Research on this topic is currently limited, but existing data suggest that there is a link between air pollutants and mental health. Recent studies have found that increases in exposure to air pollution correlate with significant increases in rates of depression, anxiety, schizophrenia, and suicide . Additionally, patients suffering from schizophrenia, bipolar disorder, or depression who had higher exposure to air pollution were more likely to require hospitalization or community-based treatments than patients who had lower exposure . Moreover, long-term exposure to high levels of air pollution is linked to lowered cognitive abilities . Although more research is needed to draw conclusions, the existing literature suggests that air pollution has harmful effects on mental health and physical.

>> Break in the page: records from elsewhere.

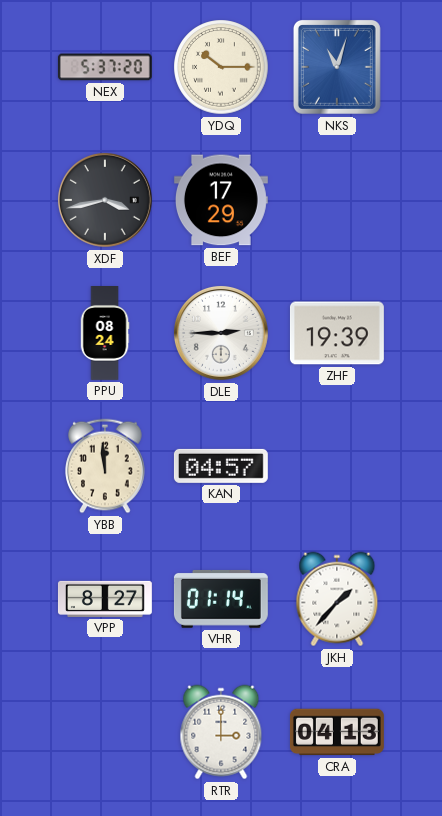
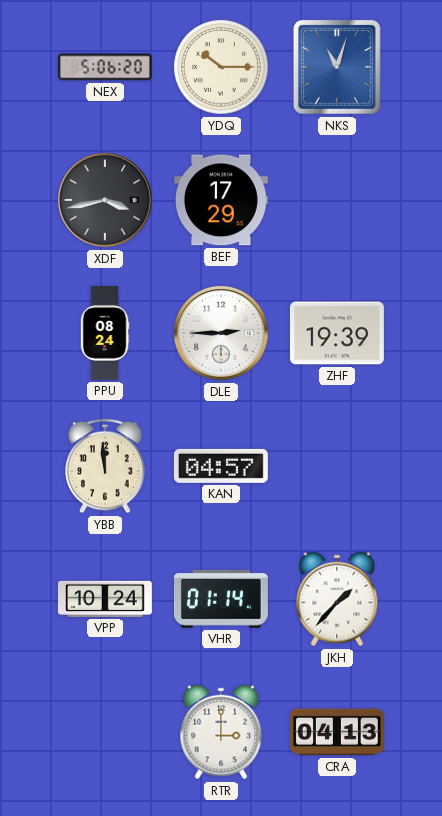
NEX: 5:37 -> 5:06
VPP: 8:27 -> 10:24
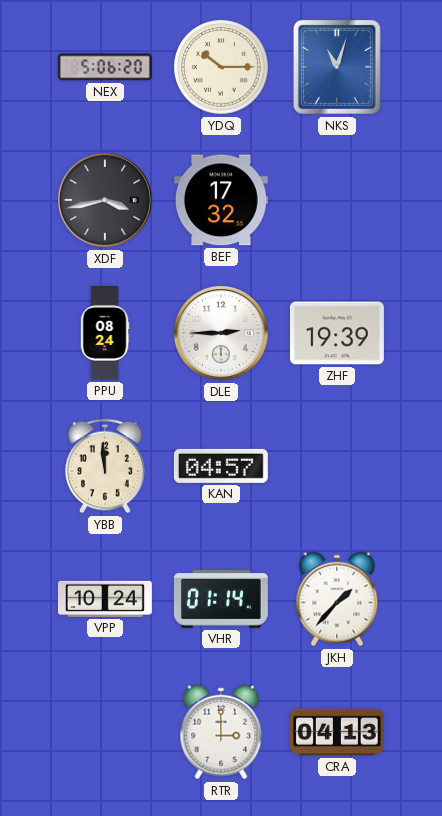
BEF: 17:29 -> 17:32
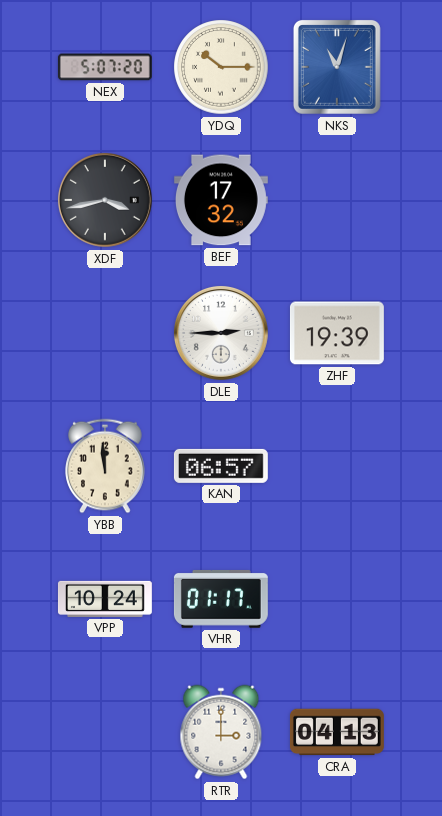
NEX: 5:06 -> 5:07
PPU: 08:24 -> none
KAN: 04:57 -> 06:57
VHR: 01:14 -> 01:17
JKH: 1:37 -> none
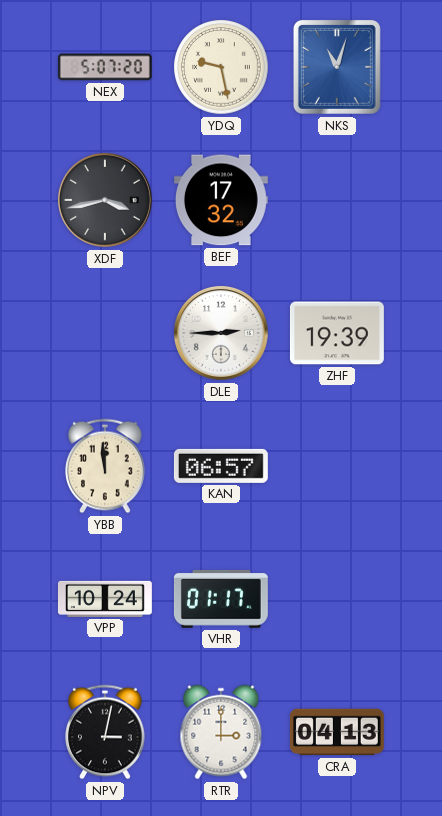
YDQ: 10:15 -> 9:28
NPV: none -> 3:02
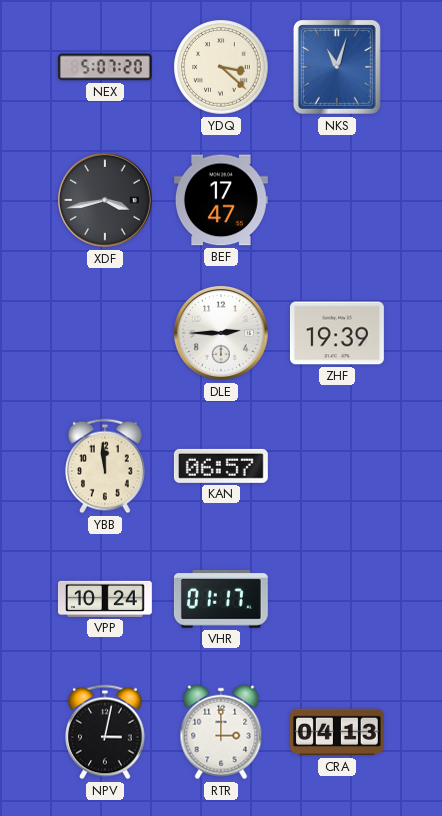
YDQ: 9:28 -> 3:22
BEF: 17:32 -> 17:47
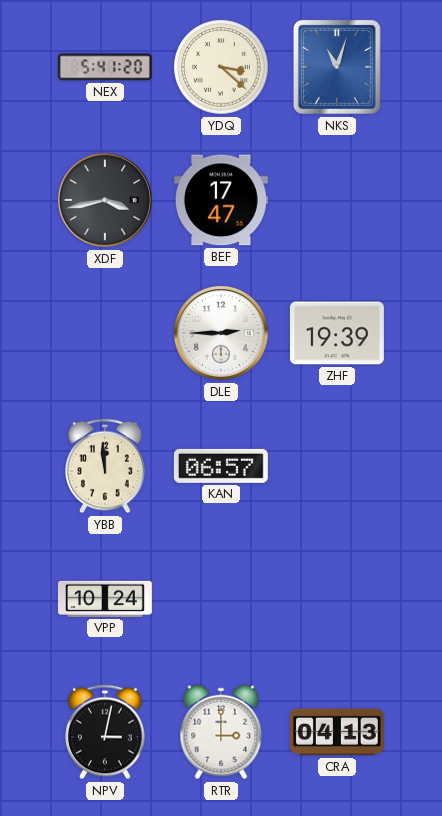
NEX: 5:07 -> 5:41
VHR: 01:17 -> none
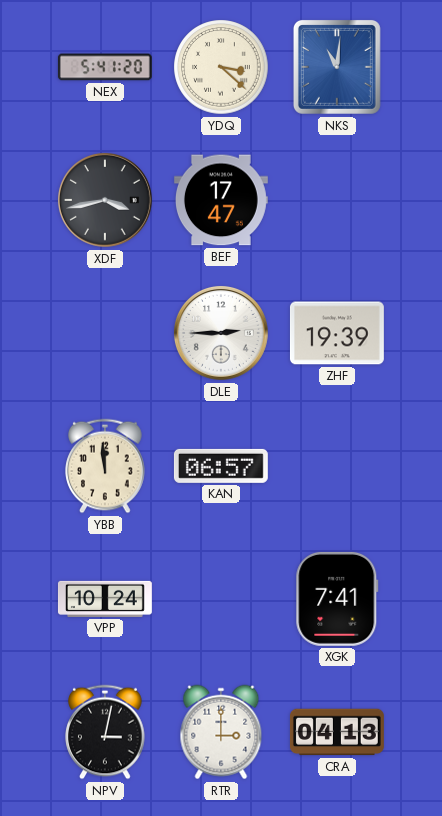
NKS: 11:03 -> 11:01
XGK: none -> 7:41
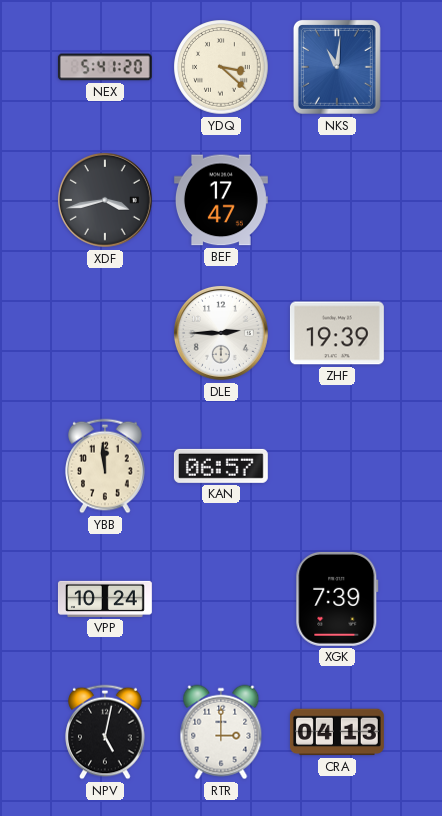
XGK: 7:41 -> 7:39
NPV: 3:02 -> 5:02
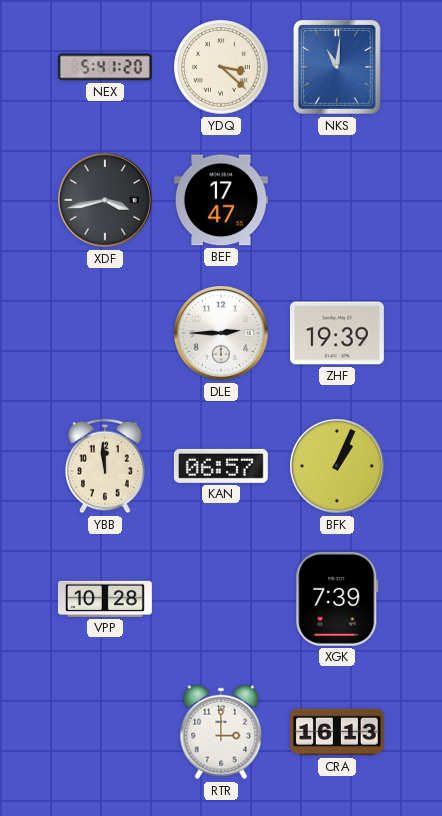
BFK: none -> 1:04
VPP: 10:24 -> 10:28
NPV: 5:02 -> none
CRA: 04:13 -> 16:13
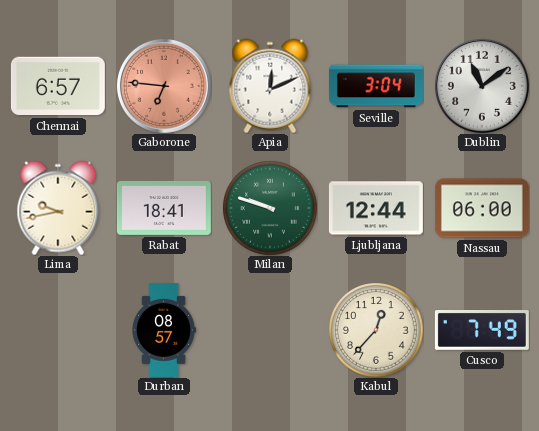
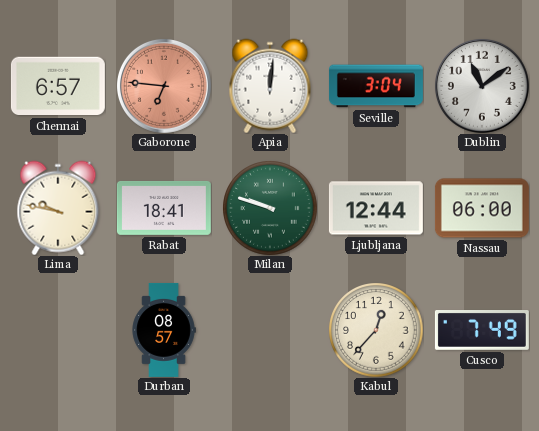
Apia: 12:11 -> 12:01
Lima: 9:43 -> 9:47
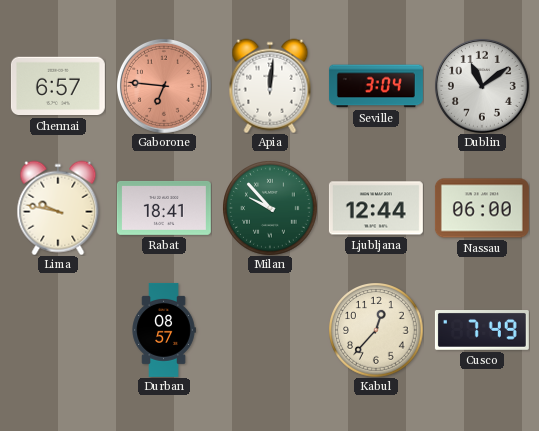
Milan: 9:48 -> 9:53
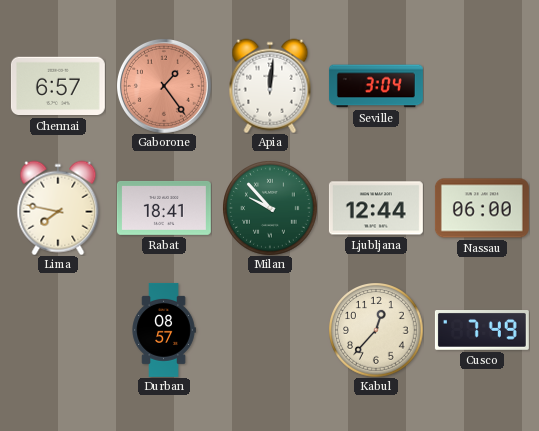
Gaborone: 6:46 -> 1:24
Dublin: 11:09 -> none
Lima: 9:47 -> 7:47
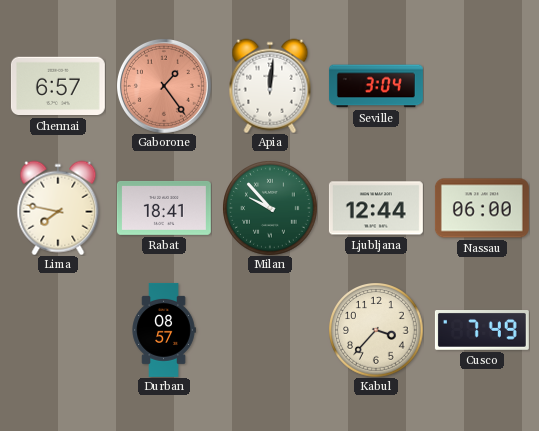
Kabul: 12:37 -> 3:37
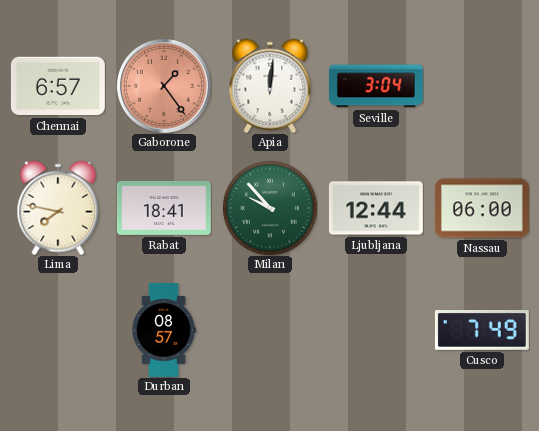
Kabul: 3:37 -> none
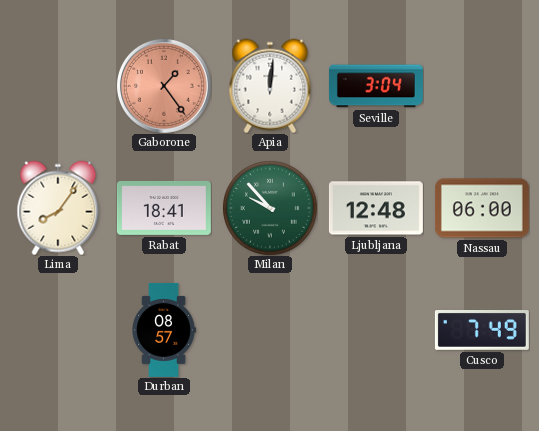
Chennai: 6:57 -> none
Lima: 7:47 -> 8:06
Ljubljana: 12:44 -> 12:48
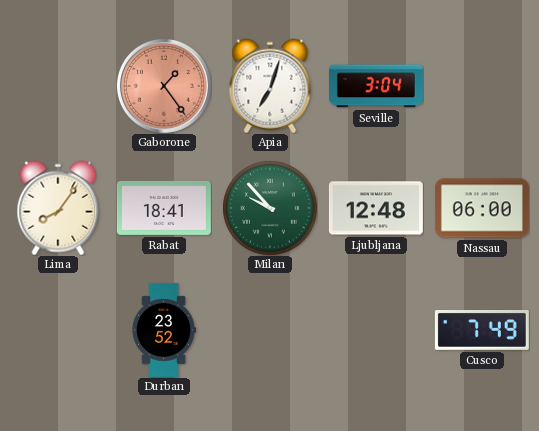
Apia: 12:01 -> 7:03
Durban: 08:57 -> 23:52
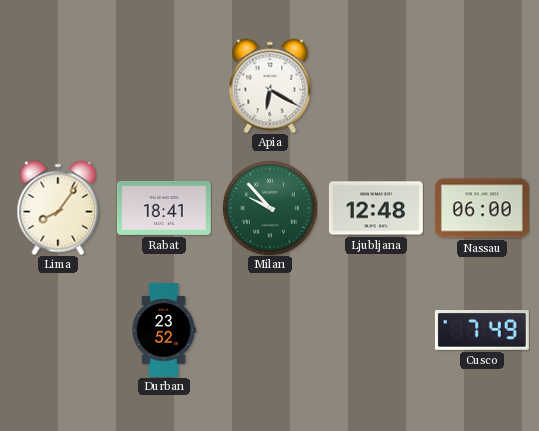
Gaborone: 1:24 -> none
Apia: 7:03 -> 6:20
Seville: 3:04 -> none
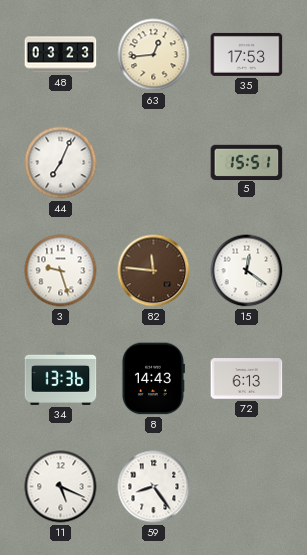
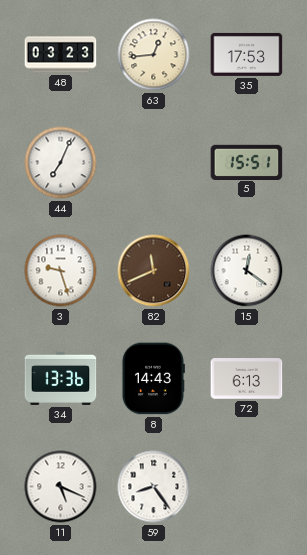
82: 11:46 -> 11:41
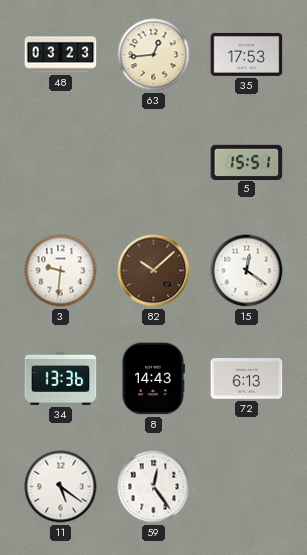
44: 7:04 -> none
3: 9:27 -> 9:31
82: 11:41 -> 10:08
11: 5:19 -> 5:21
59: 8:24 -> 12:24
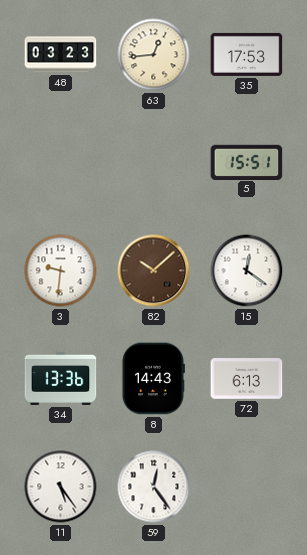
11: 5:21 -> 5:24
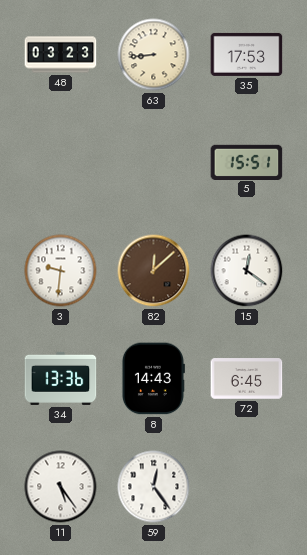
63: 12:44 -> 8:44
82: 10:08 -> 12:08
72: 6:13 -> 6:45
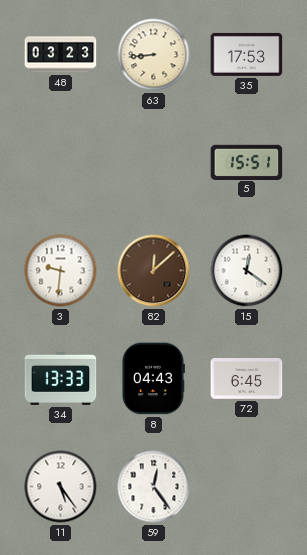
34: 13:36 -> 13:33
8: 14:43 -> 04:43
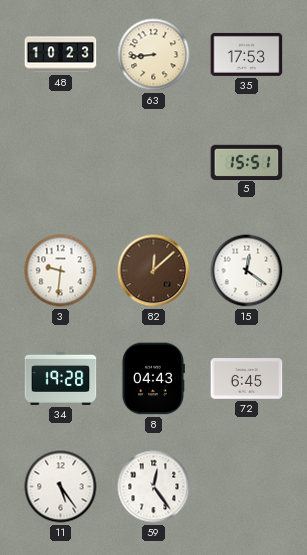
48: 03:23 -> 10:23
34: 13:33 -> 19:28
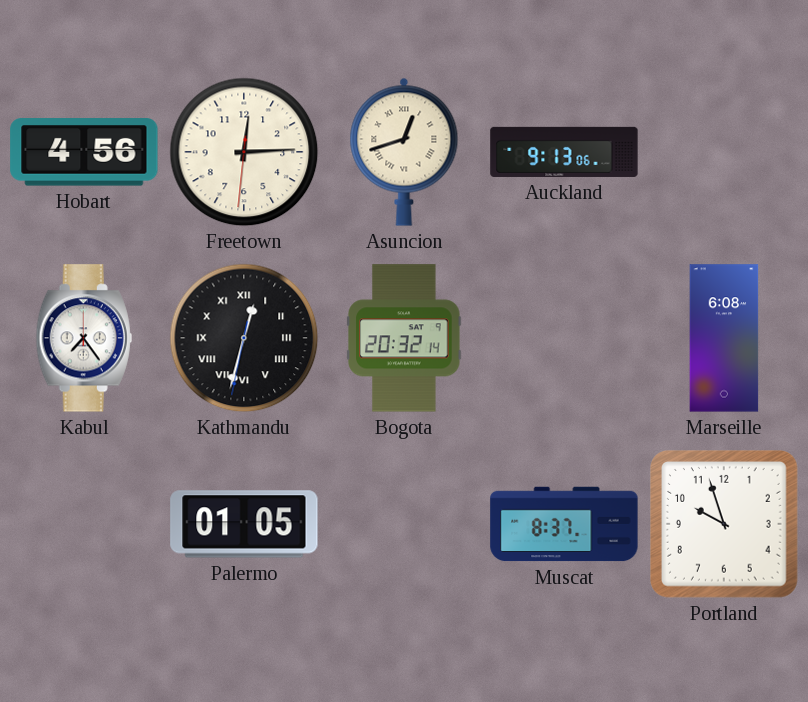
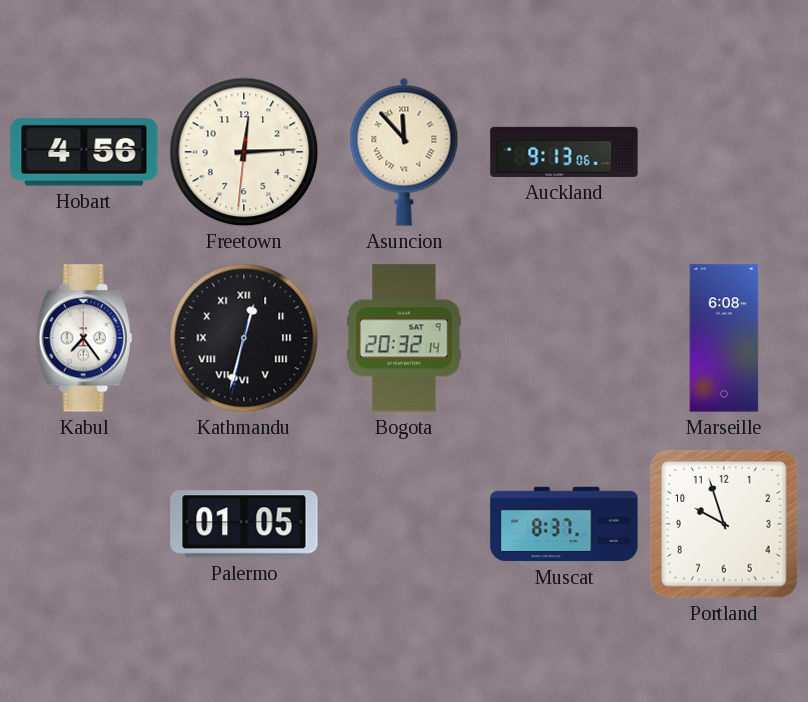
Asuncion: 12:42 -> 11:53
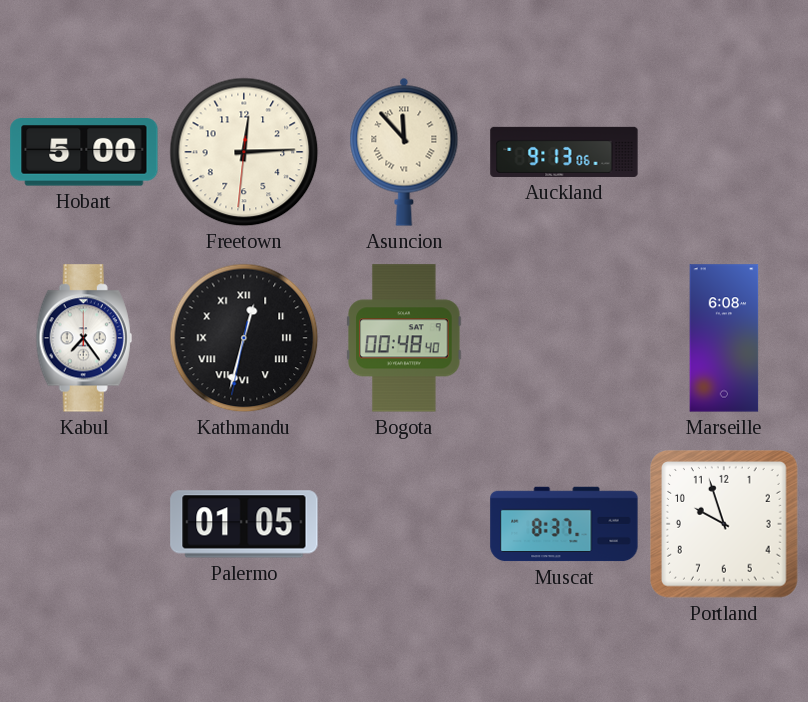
Hobart: 4:56 -> 5:00
Bogota: 20:32 -> 00:48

- What is your favorite way to connect to nature, and how does the experience make you feel?
My favorite way to connect to nature is to take long walks through a forest or by the coast. I like hearing the sounds of animals in the woods or the soft swishing of waves hitting the shore, and I like smelling the fresh scent of trees or the saltiness of seawater. I prefer to walk alone quietly or with someone comfortable with silence. These walks slow and quiet my mind and remind me that my worries aren’t that significant in the grand scheme of things!
- What is the importance of having a team working to make mental health and sustainability resources available to all?
There is a lot of work in advocacy, and we need as many hands and brainpower as possible to do it! But more importantly, having a team of passionate, like-minded individuals is incredibly helpful when it comes to advocacy work because progress can seem extremely slow at times, and having encouraging people to boost morale makes all the difference. Also, having peers with skill sets and experience is very useful in developing and distributing resources. As a team, we would be able to use a variety of approaches and mediums to build resources and then allocate these resources to a more significant number of communities.
- Why are conversation communities integral to the discussion of complex and sensitive topics?
At Body Banter, we call our discussion groups “Conversation Communities” to emphasize the strong connections that form within a community when its members have open discussions. Having a supportive community is crucial to the discussion of vulnerable experiences because when we struggle with certain aspects of our lives, it’s easy to feel alone. It’s easy to feel like everyone else is doing and feeling better than us. But when we openly share our experiences with other people and listen to them share their stories, we realize that other people struggle too, and often with similar things. We also learn that challenges rooted in the same issues can also manifest differently for each individual and that it’s important for us to show empathy, generosity, and kindness to any person who is struggling, including ourselves.
- What is the importance of prioritizing international and cross-cultural connections in such conversations?
When we have these conversations, it’s valuable to hear from a diverse group of people to learn from a variety of perspectives. People with different cultural backgrounds and beliefs are likely to have experiences and opinions that diverge from ours. I have found that discussing my feelings about certain situations with other people who grew up in different cultural contexts has allowed me to realize that my feelings stem from my own culture’s set of beliefs and traditions. International and cross-cultural connections can encourage our consideration of the various systems at play and the multitude of factors that come together to produce specific outcomes.
- What is your vision for your future advocacy work?
I envision my future advocacy work to combine the realms of mental health and sustainability. I would like to bring greater public attention to the interconnectedness and interdependence of the two issues, specifically the idea that sustainability goals require good mental health to achieve. Individuals need sustainable environments and communities to thrive mentally and emotionally.